## [WORKING DATA]
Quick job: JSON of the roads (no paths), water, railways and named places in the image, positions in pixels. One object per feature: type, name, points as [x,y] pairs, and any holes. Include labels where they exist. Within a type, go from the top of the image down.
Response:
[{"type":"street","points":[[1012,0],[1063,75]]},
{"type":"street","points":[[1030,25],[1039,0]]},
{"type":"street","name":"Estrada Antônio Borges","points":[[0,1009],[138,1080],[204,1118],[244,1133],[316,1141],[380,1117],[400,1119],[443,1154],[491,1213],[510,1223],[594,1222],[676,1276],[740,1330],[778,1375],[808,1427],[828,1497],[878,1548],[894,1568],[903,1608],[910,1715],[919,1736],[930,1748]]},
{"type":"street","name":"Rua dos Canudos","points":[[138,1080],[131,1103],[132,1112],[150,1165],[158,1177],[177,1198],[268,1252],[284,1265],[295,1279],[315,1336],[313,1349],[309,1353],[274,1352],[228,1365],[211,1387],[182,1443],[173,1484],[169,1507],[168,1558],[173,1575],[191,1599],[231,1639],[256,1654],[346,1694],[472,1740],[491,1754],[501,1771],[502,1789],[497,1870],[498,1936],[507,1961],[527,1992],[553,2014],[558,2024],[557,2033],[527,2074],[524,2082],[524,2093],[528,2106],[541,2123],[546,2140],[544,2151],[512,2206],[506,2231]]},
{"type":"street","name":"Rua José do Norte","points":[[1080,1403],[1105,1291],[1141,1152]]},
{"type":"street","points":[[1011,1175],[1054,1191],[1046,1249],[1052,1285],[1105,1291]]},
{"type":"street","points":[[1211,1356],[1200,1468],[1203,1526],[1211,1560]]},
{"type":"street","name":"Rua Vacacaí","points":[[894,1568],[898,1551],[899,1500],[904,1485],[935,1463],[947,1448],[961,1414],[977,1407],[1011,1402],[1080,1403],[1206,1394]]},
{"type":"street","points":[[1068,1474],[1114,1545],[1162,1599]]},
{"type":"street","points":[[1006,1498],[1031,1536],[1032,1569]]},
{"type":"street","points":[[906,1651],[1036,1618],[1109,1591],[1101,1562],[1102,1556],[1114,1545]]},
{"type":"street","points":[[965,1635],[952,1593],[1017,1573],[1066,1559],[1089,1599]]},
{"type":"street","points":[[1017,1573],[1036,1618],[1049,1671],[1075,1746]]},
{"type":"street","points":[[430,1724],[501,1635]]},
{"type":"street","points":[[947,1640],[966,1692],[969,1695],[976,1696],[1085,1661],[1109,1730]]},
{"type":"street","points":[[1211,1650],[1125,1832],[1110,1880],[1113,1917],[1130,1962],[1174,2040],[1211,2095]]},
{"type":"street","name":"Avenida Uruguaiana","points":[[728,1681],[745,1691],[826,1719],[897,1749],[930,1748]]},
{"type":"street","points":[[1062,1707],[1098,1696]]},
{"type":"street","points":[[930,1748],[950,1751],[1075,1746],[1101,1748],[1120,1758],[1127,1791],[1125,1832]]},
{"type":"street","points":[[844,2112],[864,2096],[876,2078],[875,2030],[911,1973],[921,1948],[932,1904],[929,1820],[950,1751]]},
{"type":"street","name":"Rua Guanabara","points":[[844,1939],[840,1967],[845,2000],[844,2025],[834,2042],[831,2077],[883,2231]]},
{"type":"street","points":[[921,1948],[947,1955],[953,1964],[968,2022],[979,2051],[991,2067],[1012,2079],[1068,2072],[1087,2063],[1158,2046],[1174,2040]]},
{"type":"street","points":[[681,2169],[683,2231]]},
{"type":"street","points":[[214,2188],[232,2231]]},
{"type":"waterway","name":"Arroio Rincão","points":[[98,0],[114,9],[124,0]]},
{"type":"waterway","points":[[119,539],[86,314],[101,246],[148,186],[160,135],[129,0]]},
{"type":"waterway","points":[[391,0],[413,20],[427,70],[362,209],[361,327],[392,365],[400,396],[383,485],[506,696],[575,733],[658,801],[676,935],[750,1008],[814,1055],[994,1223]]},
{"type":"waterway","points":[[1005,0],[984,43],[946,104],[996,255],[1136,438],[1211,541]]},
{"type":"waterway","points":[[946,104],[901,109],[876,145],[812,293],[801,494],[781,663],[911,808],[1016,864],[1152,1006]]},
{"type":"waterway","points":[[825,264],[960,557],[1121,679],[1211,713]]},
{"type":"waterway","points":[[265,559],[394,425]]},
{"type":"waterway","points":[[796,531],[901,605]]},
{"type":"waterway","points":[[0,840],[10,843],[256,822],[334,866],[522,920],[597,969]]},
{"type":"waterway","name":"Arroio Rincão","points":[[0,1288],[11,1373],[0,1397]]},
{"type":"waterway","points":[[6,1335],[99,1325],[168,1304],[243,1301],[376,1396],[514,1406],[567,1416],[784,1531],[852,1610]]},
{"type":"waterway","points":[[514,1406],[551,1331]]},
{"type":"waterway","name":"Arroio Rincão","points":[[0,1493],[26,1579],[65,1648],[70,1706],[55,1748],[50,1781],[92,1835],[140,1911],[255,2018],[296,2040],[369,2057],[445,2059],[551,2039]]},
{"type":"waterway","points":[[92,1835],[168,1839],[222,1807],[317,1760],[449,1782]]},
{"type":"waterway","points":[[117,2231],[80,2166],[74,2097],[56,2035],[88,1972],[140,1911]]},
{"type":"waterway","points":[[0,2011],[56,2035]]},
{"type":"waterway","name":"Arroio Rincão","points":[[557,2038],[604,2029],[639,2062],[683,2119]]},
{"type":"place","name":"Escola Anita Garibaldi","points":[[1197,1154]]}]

## [WORK REQUIRED]
Search the entries above for the word "Rincão" and copy each line where it appears.

## [WRITTEN RESPONSE]
{"type":"waterway","name":"Arroio Rincão","points":[[98,0],[114,9],[124,0]]},
{"type":"waterway","name":"Arroio Rincão","points":[[0,1288],[11,1373],[0,1397]]},
{"type":"waterway","name":"Arroio Rincão","points":[[0,1493],[26,1579],[65,1648],[70,1706],[55,1748],[50,1781],[92,1835],[140,1911],[255,2018],[296,2040],[369,2057],[445,2059],[551,2039]]},
{"type":"waterway","name":"Arroio Rincão","points":[[557,2038],[604,2029],[639,2062],[683,2119]]},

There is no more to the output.